İSTANBUL'UN “FATİH”İ
İkinci Mehmet, -ayrı bir yazı konusu olacak- diğer hazırlıklarını da yaptıktan sonra 6 Nisan sabahı İstanbul'un fethine girişti. Kuşatma 53 gün boyunca sürdü ve 29 Mayıs'ta başarıyla sonlandırıldı. İkinci Mehmet, İstanbul'un fethinin ardından “Fatih” unvanını aldı. Artık, Fatih Sultan Mehmet'ti. Osmanlı Devleti de bir cihan imparatorluğu olmuştu. Gerek fetih öncesinde gerekse de fetih sırasında Fatih Sultan Mehmet askeri ve yönetimsel açıdan büyük maharetler göstermişti. 21 Nisan'ı 22 Nisan'a bağlayan gece gemileri Tophane'den karaya çıkartıp Haliç'e indirmesi askeri maharetleri içinde en unutulmazlardan biriydi şüphesiz.

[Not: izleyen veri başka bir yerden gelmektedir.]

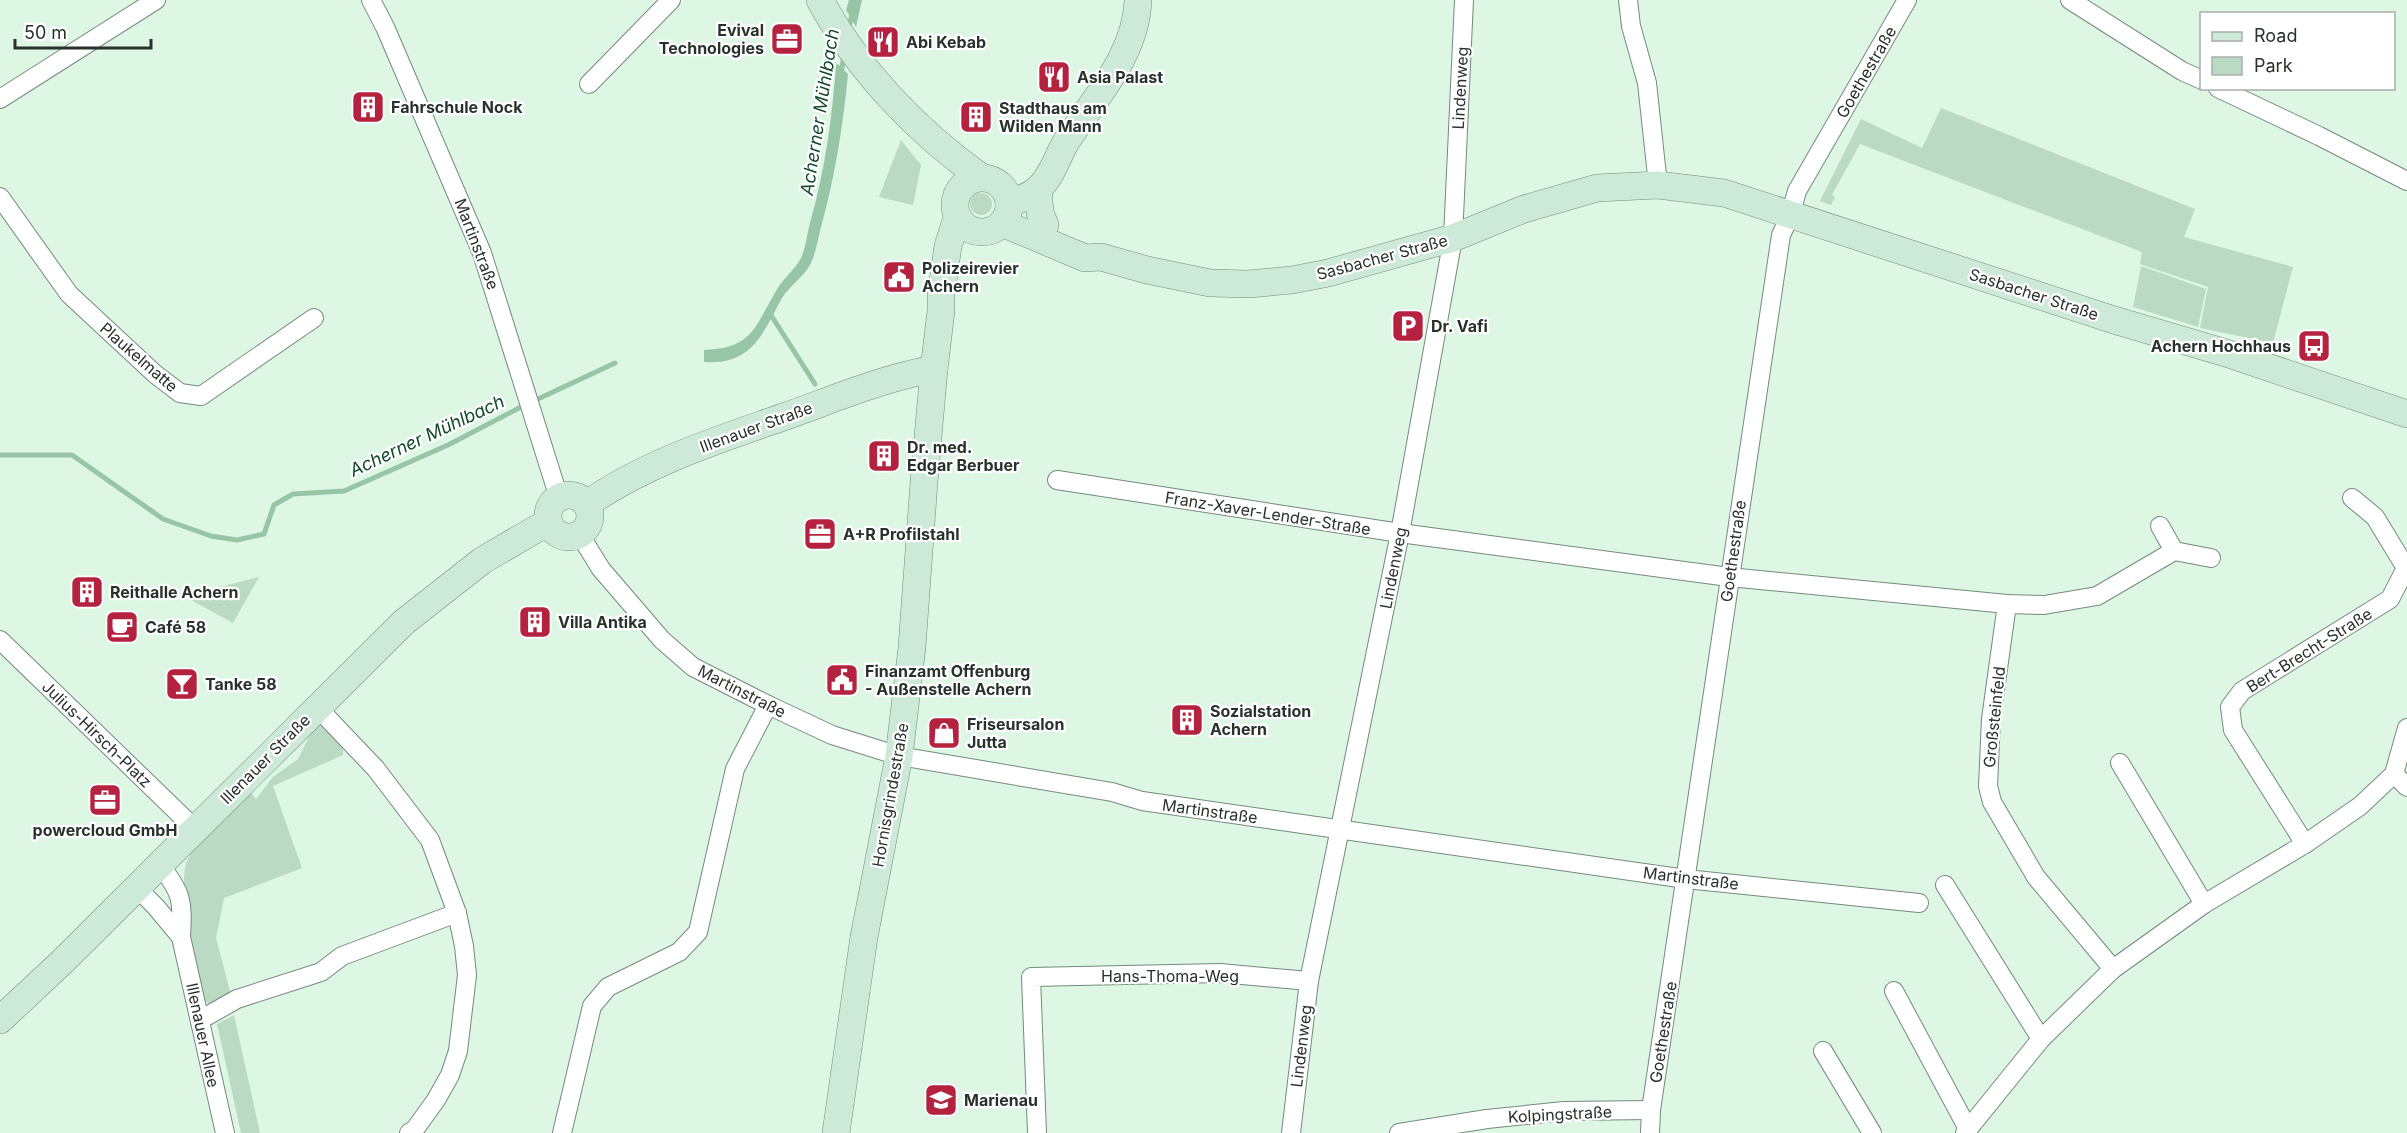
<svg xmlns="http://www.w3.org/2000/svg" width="2407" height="1133" font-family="Inter,sans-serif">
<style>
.green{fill:#badac4}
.water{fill:#97c6a7}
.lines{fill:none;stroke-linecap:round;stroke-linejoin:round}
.stream{stroke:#97c6a7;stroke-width:5}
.street-casing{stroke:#738b7b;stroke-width:20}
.secondary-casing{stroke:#738b7b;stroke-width:28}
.street{stroke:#fff;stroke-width:18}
.secondary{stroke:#cde9d8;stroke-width:27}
.labels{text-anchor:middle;stroke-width:4.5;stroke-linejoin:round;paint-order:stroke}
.poi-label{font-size:16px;font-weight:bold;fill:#28322b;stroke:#fff;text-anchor:start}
.street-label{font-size:16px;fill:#28322b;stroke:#fff}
.water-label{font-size:18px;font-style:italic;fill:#11492b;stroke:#fff}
</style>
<rect width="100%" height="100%" fill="#ddf7e4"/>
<!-- green -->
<g class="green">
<polygon points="1941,108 2195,209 2184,237 2293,267 2273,343 2200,328 2208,287 2140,264 2142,252 1860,144 1832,195 1835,197 1831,205 1820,201 1861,119 1922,148"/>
<polygon points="901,140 921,165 913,205 879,197"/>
<circle cx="981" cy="204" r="11"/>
<polygon points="2141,266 2206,289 2198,327 2133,307"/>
<polygon points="259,577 233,623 189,599 192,594"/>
<path d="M319,717L343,743V755L273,786L302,868L224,898L216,938L231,995L213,1005L206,1002L203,995C198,967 175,883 188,859C201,835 231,811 250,791L256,799L273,777L298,759Z"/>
<polygon points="234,1015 260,1133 241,1133 217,1024"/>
</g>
<!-- water -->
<g class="water">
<polygon points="849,0 862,0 856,27 846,10"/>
<path d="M838,64L848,74C843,126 835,177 821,227C818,239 816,252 811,263C805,276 790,285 782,298C762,335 752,365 704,362V350C753,348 754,328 776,291C782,279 795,270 801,258C806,247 807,234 810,223C825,170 832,119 836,65Z"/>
</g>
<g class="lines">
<!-- stream -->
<g class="stream">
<polyline points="848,30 856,0"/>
<polyline points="841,75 844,54"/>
<polyline points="769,312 815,384"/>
<polyline points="0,455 72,455 163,519 211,536 237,540 264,534 274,505 293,494 344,491 448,445 523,406 615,363"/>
</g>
<defs>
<g id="street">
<polyline points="371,0 385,27 482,253 559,498"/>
<polyline points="1628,0 1631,26 1647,83 1658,185"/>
<polyline points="2070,0 2182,71 2202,80"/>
<polyline points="589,84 671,0"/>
<polyline points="2218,88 2319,136 2407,181"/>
<polyline points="0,99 156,0"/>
<polyline points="0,197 69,294 155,374 180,393 201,396 314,318"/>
<polyline points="1057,480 1400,533 1729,577 2007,604 2044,605 2097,596 2174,551 2211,558"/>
<polyline points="2160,526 2174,551"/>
<polyline points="580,535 601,569 662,640 693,667 768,705 832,735 899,756 1112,792 1142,801 1686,879 1919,903"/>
<polyline points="2007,604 1991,719 1988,786 1992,802 2036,877 2113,969"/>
<polyline points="0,640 195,829"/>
<polyline points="317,707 376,769 430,840 457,913 464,946 467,975 458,1051 450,1075 436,1100 415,1129 409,1133"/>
<polyline points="2120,763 2204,904"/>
<polyline points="2394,774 2407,787"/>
<polyline points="2305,844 2233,730 2230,707 2242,691 2390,599 2406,568 2375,517 2352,498"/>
<path d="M159,864C182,892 183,901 181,937L225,1133"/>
<polyline points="1945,885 2041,1039"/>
<polyline points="136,887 156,907 181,937"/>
<polyline points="1894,991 1968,1129"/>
<polyline points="200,1020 237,999 321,972 342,956 457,913"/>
<polyline points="1823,1051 1872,1133"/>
<polyline points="562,1133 592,1006 608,987 679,952 698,932 735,769 768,705"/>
<polyline points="1037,1133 1031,977 1220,973 1309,981"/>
<polyline points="1291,1133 1309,981 1400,533 1453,238 1464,0"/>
<polyline points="1399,1133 1487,1119 1564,1111 1651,1110"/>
<polyline points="1650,1133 1651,1110 1781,235 1790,216 1797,191 1907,0"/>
<polyline points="1965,1133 2041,1039 2113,969 2204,904 2305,844 2360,806 2394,774 2407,728"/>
</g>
<g id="secondary">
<path d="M820,0C858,70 916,131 981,177"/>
<circle cx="982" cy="205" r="27"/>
<polyline points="1038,189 1040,213 1045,225"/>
<path d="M1009,203C1018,200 1031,196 1038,189C1052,177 1057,157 1066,142C1095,97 1136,56 1138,0"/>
<polyline points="1002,223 1085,258 1101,257 1147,270 1210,283 1249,284 1292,280 1328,273 1453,238 1524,209 1597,188 1658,185 1724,193 2114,320 2226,353 2407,414"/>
<circle cx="569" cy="516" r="21"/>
<path d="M587,504C647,462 718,440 786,416C834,399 883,378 934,369"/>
<polyline points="0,1020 62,962 404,622 483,560 538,528 550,525"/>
<polyline points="836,1133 864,937 899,756 912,647 924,482 934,369 941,311 941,295 948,246 957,218"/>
</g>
</defs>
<!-- street casing -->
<use href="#street" class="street-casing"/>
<!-- secondary casing -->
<use href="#secondary" class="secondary-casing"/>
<!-- street -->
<use href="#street" class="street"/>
<!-- secondary -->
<use href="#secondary" class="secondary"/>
</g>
<!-- icons -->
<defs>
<symbol id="office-square" viewBox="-11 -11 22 22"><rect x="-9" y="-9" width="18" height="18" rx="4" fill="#b4223f" stroke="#fff"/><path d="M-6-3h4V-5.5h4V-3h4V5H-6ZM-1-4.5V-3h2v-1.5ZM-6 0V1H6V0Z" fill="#fff"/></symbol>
<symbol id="restaurant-square" viewBox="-11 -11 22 22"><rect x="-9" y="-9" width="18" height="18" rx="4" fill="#b4223f" stroke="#fff"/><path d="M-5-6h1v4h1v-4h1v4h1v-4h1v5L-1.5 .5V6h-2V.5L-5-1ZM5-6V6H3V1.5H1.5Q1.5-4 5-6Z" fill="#fff"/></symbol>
<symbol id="building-square" viewBox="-11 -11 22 22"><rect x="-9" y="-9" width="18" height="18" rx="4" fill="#b4223f" stroke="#fff"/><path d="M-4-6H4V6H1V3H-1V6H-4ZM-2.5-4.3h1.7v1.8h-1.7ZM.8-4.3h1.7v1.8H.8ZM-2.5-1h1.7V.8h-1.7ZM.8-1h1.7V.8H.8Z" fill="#fff"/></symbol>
<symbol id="civic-square" viewBox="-11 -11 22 22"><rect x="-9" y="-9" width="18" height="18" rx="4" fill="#b4223f" stroke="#fff"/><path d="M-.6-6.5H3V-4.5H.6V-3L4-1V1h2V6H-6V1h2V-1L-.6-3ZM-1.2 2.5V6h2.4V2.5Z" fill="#fff"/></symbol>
<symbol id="parking-square" viewBox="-11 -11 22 22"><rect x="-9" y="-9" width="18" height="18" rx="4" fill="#b4223f" stroke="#fff"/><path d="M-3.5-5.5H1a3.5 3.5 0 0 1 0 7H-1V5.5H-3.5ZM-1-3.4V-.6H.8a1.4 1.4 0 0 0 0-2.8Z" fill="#fff"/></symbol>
<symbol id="bus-square" viewBox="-11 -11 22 22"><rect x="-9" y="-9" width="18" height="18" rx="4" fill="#b4223f" stroke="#fff"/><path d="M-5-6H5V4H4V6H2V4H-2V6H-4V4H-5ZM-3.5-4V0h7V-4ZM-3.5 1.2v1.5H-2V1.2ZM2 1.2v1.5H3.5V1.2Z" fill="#fff"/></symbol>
<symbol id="cafe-square" viewBox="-11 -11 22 22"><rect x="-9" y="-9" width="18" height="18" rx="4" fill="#b4223f" stroke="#fff"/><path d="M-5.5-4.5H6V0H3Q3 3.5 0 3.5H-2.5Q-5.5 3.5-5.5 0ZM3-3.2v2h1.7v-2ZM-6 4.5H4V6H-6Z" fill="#fff"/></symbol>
<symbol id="bar-square" viewBox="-11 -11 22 22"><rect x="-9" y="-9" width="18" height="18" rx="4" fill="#b4223f" stroke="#fff"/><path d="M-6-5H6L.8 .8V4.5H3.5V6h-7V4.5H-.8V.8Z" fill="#fff"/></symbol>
<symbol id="shop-square" viewBox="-11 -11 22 22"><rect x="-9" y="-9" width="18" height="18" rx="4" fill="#b4223f" stroke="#fff"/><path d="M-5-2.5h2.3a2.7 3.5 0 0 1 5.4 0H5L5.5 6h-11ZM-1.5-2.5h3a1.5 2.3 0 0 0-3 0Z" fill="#fff"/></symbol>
<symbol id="school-square" viewBox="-11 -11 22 22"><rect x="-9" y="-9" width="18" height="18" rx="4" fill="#b4223f" stroke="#fff"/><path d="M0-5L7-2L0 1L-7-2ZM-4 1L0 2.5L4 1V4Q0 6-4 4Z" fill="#fff"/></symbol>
</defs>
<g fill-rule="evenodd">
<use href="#office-square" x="768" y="20" width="38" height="38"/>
<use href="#restaurant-square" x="864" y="23" width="38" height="38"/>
<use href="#restaurant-square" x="1035" y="58" width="38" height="38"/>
<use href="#building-square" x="349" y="88" width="38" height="38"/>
<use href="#building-square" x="957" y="98" width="38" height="38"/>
<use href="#civic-square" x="880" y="258" width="38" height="38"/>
<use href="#parking-square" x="1389" y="307" width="38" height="38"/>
<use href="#bus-square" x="2295" y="327" width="38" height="38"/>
<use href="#building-square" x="865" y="437" width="38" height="38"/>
<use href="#office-square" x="801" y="515" width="38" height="38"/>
<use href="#building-square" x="68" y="573" width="38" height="38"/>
<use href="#building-square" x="516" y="603" width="38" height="38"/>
<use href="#cafe-square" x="103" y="608" width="38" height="38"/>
<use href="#civic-square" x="823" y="661" width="38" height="38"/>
<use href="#bar-square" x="163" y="665" width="38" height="38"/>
<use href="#building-square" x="1168" y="701" width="38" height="38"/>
<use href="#shop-square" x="925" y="714" width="38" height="38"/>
<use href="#office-square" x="86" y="781" width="38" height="38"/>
<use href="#school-square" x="922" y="1081" width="38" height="38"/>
</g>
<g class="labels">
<!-- poi labels -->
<g class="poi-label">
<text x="764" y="36" text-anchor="end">Evival<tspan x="764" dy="18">Technologies</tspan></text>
<text x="906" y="48">Abi Kebab</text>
<text x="1077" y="83">Asia Palast</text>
<text x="391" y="113">Fahrschule Nock</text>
<text x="999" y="114">Stadthaus am<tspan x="999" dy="18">Wilden Mann</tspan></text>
<text x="922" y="274">Polizeirevier<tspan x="922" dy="18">Achern</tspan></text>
<text x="1431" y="332">Dr. Vafi</text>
<text x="2291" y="352" text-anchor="end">Achern Hochhaus</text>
<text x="907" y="453">Dr. med.<tspan x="907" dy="18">Edgar Berbuer</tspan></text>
<text x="843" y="540">A+R Profilstahl</text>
<text x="110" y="598">Reithalle Achern</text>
<text x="558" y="628">Villa Antika</text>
<text x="145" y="633">Café 58</text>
<text x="865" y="677">Finanzamt Offenburg<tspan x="865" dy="18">- Außenstelle Achern</tspan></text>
<text x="205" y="690">Tanke 58</text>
<text x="1210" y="717">Sozialstation<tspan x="1210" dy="18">Achern</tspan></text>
<text x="967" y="730">Friseursalon<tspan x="967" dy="18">Jutta</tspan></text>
<text x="105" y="836" text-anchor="middle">powercloud GmbH</text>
<text x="964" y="1106">Marienau</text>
</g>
<!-- street labels -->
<g class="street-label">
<text transform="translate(1866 72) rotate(-60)" y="6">Goethestraße</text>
<text transform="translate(1460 88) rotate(-87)" y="6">Lindenweg</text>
<text transform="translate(477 244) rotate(69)" y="6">Martinstraße</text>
<text transform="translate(1382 257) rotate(-15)" y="6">Sasbacher Straße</text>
<text transform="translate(2034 294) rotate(18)" y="6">Sasbacher Straße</text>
<text transform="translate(139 357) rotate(41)" y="6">Plaukelmatte</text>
<text transform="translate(756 427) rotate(-20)" y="6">Illenauer Straße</text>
<text transform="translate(1268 513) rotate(9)" y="6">Franz-Xaver-Lender-Straße</text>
<text transform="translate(1733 551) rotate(-82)" y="6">Goethestraße</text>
<text transform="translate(1393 568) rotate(-79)" y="6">Lindenweg</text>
<text transform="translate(2309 650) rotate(-32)" y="6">Bert-Brecht-Straße</text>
<text transform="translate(742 691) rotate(27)" y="6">Martinstraße</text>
<text transform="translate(1994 717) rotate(-84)" y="6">Großsteinfeld</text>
<text transform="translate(97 734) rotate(44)" y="6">Julius-Hirsch-Platz</text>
<text transform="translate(265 759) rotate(-45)" y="6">Illenauer Straße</text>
<text transform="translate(890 795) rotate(-80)" y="6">Hornisgrindestraße</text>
<text transform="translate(1210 811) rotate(8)" y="6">Martinstraße</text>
<text transform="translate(1691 878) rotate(7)" y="6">Martinstraße</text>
<text x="1170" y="982">Hans-Thoma-Weg</text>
<text transform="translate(1663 1032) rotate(-81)" y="6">Goethestraße</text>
<text transform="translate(203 1035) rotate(78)" y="6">Illenauer Allee</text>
<text transform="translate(1301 1046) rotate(-83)" y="6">Lindenweg</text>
<text transform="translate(1560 1114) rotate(-3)" y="6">Kolpingstraße</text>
</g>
<!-- water labels -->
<g class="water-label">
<text transform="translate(820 112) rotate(-81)" y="6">Acherner Mühlbach</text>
<text transform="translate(427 436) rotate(-25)" y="6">Acherner Mühlbach</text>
</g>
</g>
<!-- legend -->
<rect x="2200" y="12" width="195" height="78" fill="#ffffff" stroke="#a9adaa" stroke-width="1.5"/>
<rect x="2212" y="32" width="30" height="9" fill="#cde9d8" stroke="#a9adaa" stroke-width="1.5"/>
<text x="2254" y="42" font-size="18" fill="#28322b">Road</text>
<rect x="2212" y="57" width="30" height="18" fill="#badac4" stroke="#a9adaa" stroke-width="1.5"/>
<text x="2254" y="72" font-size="18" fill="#28322b">Park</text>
<!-- scale -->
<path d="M15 39v9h136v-9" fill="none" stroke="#28322b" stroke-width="3"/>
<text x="24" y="39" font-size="18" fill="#28322b" stroke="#ffffff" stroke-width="4.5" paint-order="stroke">50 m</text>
</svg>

Sonuç olarak 21 yaşındaki genç padişah bir çağı kapatıp yeni bir çağı açmıştı.
Fatih Sultan Mehmet, İstanbul'u aldıktan sonra fetihlere devam etti. 1459'da Belgrad hariç tüm Sırbistan'ı fethetti. 1463'de Bosna'yı, 1483'de de Hersek'i Osmanlı hakimiyetine aldı.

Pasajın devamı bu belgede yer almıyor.